= W. B. Carr =

Australian journalist and sportsman

Whitmore Blake Carr (12 October 1861 – 26 August 1943), was a journalist, sportsman in South Australia and longtime chairman of the Adelaide Stock Exchange. He has been referred to as "Doc" Carr.

==History==
Carr was born in Dungog, New South Wales the son of Anglican Rev. Whitmore Carr (c. 1820 – 18 May 1903), who left New South Wales for South Australia around 1864 to take charge of St. Bartholmew's Church in Norwood.

He was educated at Adelaide Educational Institution, then at age 14 joined the staff of the South Australian Register. For some years he was the Registers political reporter, and was noted for his integrity and discretion.
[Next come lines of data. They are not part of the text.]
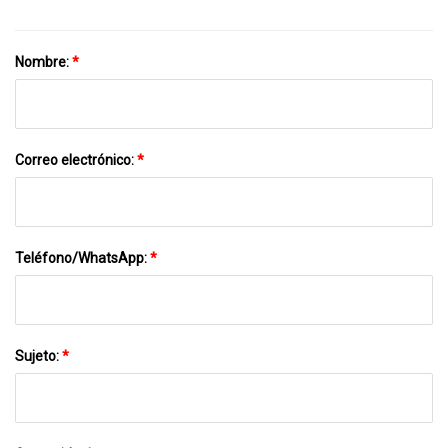
Impresión De Código Exterior
Nombre:
*
Correo electrónico:
*
Teléfono/WhatsApp:
*
Sujeto:
*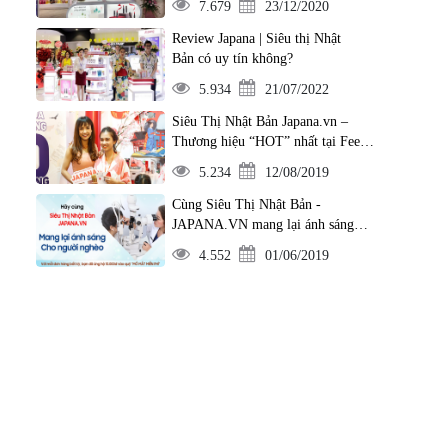
7.679
23/12/2020
Review Japana | Siêu thị Nhật
Bản có uy tín không?
5.934
21/07/2022
Siêu Thị Nhật Bản Japana.vn –
Thương hiệu “HOT” nhất tại Feel
Japan 2019
5.234
12/08/2019
Cùng Siêu Thị Nhật Bản -
JAPANA.VN mang lại ánh sáng
cho người nghèo
4.552
01/06/2019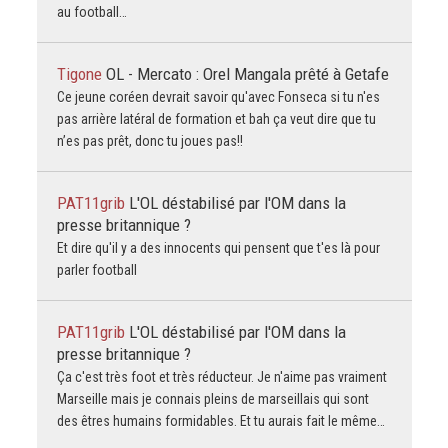
au football…
Tigone
OL - Mercato : Orel Mangala prêté à Getafe
Ce jeune coréen devrait savoir qu'avec Fonseca si tu n'es
pas arrière latéral de formation et bah ça veut dire que tu
n’es pas prêt, donc tu joues pas!!
PAT11grib
L'OL déstabilisé par l'OM dans la
presse britannique ?
Et dire qu'il y a des innocents qui pensent que t'es là pour
parler football
PAT11grib
L'OL déstabilisé par l'OM dans la
presse britannique ?
Ça c'est très foot et très réducteur. Je n'aime pas vraiment
Marseille mais je connais pleins de marseillais qui sont
des êtres humains formidables. Et tu aurais fait le même…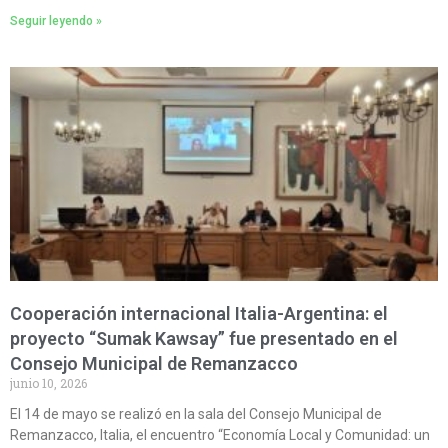
Seguir leyendo »
Cooperación internacional Italia-Argentina: el
proyecto “Sumak Kawsay” fue presentado en el
Consejo Municipal de Remanzacco
junio 10, 2026
El 14 de mayo se realizó en la sala del Consejo Municipal de
Remanzacco, Italia, el encuentro “Economía Local y Comunidad: un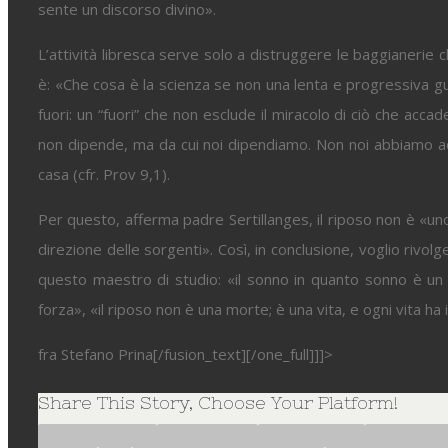
sente un discorso divino».
L’attività libresca serve solo a distruggere le baggianerie c
è: «Che cosa è la scienza se non una lenta e progressiva gua
fuori: un “fuori” che non esclude il miracolo di ciò che ac
non dipende, ma da cui noi dipendiamo. Non noi abbiamo acc
casa (cfr. Prov 9,1).
Per questo, afferma padre Sertillanges, il riposo non è «un
direzione delle sorgenti». Così, in conclusione, voglio rivolg
questo maestro di studio: «il sonno in quanto sonno è un a
forza», «il riposo non è una morte; è una vita, e ogni vita ha i
fra Stefano Prina[/fusion_text][/one_full]]]>
Share This Story, Choose Your Platform!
He was also "caller" at Adelaide racetracks for many years.

He resigned from The Register in 1890 to take the position of Chairman of the Adelaide Stock Exchange, a position he held until 1930. He was elected vice-president in 1902, and served as president in 1904, serving in that position for 25 years, a British Empire record.

On the resignation of W. Moxon Cook, ("Trumpator" in The Register) in 1892, to become "Terlinga" in The Australasian, Carr was invited back as part-time racing journalist and wrote as "Tarquin" from then to 1904. He retired from The Register in May 1904, just prior to his marriage to Clara Jane Bonnin, and was succeeded by Hadrian Moody (pen-name "Mostyn"), for some years Carr's assistant.
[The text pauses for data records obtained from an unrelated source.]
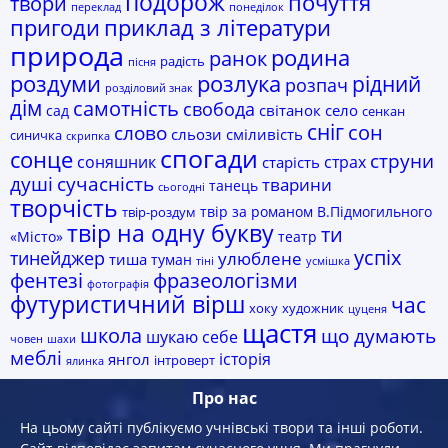
подорож
почуття
твори
переклад
понеділок
пригоди
приклад з літератури
природа
родина
ранок
радість
пісня
роздуми
розлука
рідний
розпач
розділовий знак
дім
самотність
свобода
світанок
село
сад
сенкан
сніг
сон
слово
сльози
сміливість
синичка
скрипка
спогади
сонце
струни
соняшник
страх
старість
сучасність
душі
тварини
танець
сьогодні
творчість
твір за романом В.Підмогильного
твір-роздум
твір на одну букву
ти
«Місто»
театр
успіх
тинейджер
улюблене
тиша
туман
тіні
усмішка
фразеологізми
фентезі
фотографія
футуристичний вірш
час
хоку
художник
цуценя
щастя
школа
що думають
шукаю себе
човен
шахи
меблі
історія
янгол
інтроверт
ялинка
Про нас
На цьому сайті публікуємо учнівські твори та інші роботи.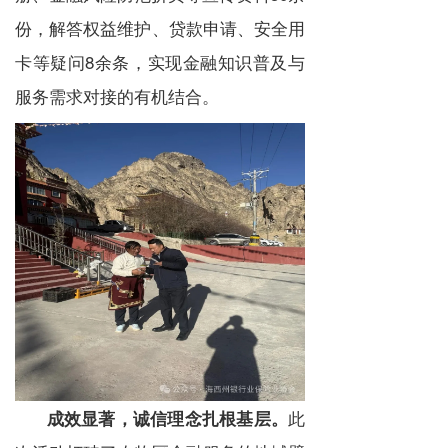
份，解答权益维护、贷款申请、安全用
卡等疑问8余条，实现金融知识普及与
服务需求对接的有机结合。
此
成效显著，诚信理念扎根基层。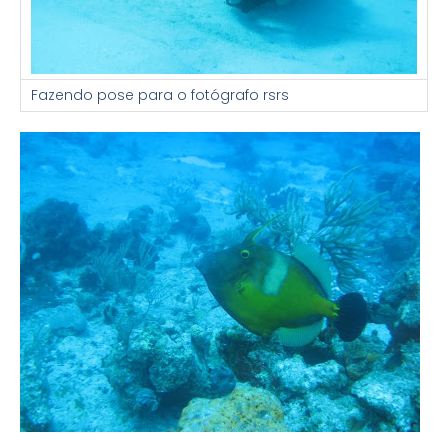
Fazendo pose para o fotógrafo rsrs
He was elected to the Adelaide Racing Club committee, and succeeded James R. Anderson as chairman, serving from 1909 to 1919, when he resigned to join the committee of the South Australian Jockey Club. He was elected S.A.J.C. chairman in 1924, a position he held until 1940, when he declined to stand, but was reappointed to the committee every year thereafter, the last being just a few weeks before his death.

==Other interests==
He was a director of Advertiser Newspapers Ltd. for over 12 years
He was a director of the Adelaide board of Guardian Assurance Company.
He was a committee member of Woodlands School.
He was a President of the Amateur Athletic Association.
He was a Chairman of the South Australian National Football League.
He was a member of the Royal Society for the Prevention of Cruelty to Animals, the Mount Lofty Convalescent Home and the Glenelg Institute.
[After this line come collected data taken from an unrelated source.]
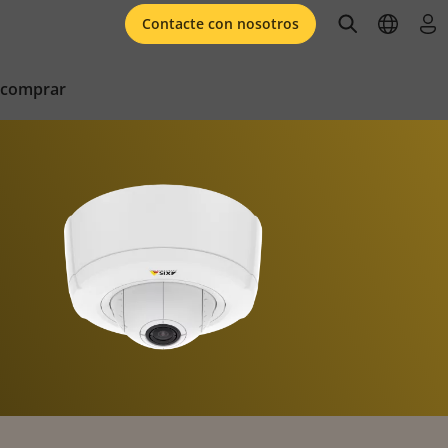
open searc
open l
ini
Contacte con nosotros
 comprar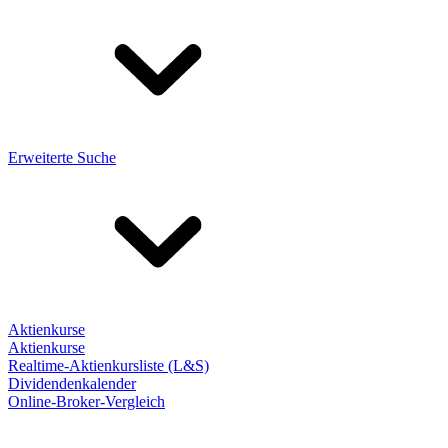
Erweiterte Suche
Aktienkurse
Aktienkurse
Realtime-Aktienkursliste (L&S)
Dividendenkalender
Online-Broker-Vergleich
He was a committee member of the Chamber of Commerce for over 30 years, and a delegate to the sixth congress of the Chambers of Commerce of the British Empire in London in 1906.

==Recognition==
- He was appointed honorary steward to the A.R.C., Tattersalls, Onkaparinga and Adelaide Hunt Clubs.
- He was elected life member of the Adelaide Stock Exchange, the only person to be so honoured.
- He was made life member of the S.A.J.C. in January 1939.
- He was made life member of the Adelaide Racing Club.

==Family==
He married four times:
- Jessie Annie Cooke on 9 December 1886
- Clara Jane Bonnin, née Simms, widow of solicitor Fred Bonnin (died 14 September 1901) on 2 June 1904. Clara was the youngest daughter of William Knox Simms. Clara Jane Carr died 6 January 1908.
- Eleanor Josephine Kither, née Turnbull (15 April 1879 – 8 April 1928) on 3 October 1914
- Millicent Myrtle Leitch on 15 February 1936
He was survived by his widow, a stepson and two stepdaughters, His home was at Partridge Street, Glenelg.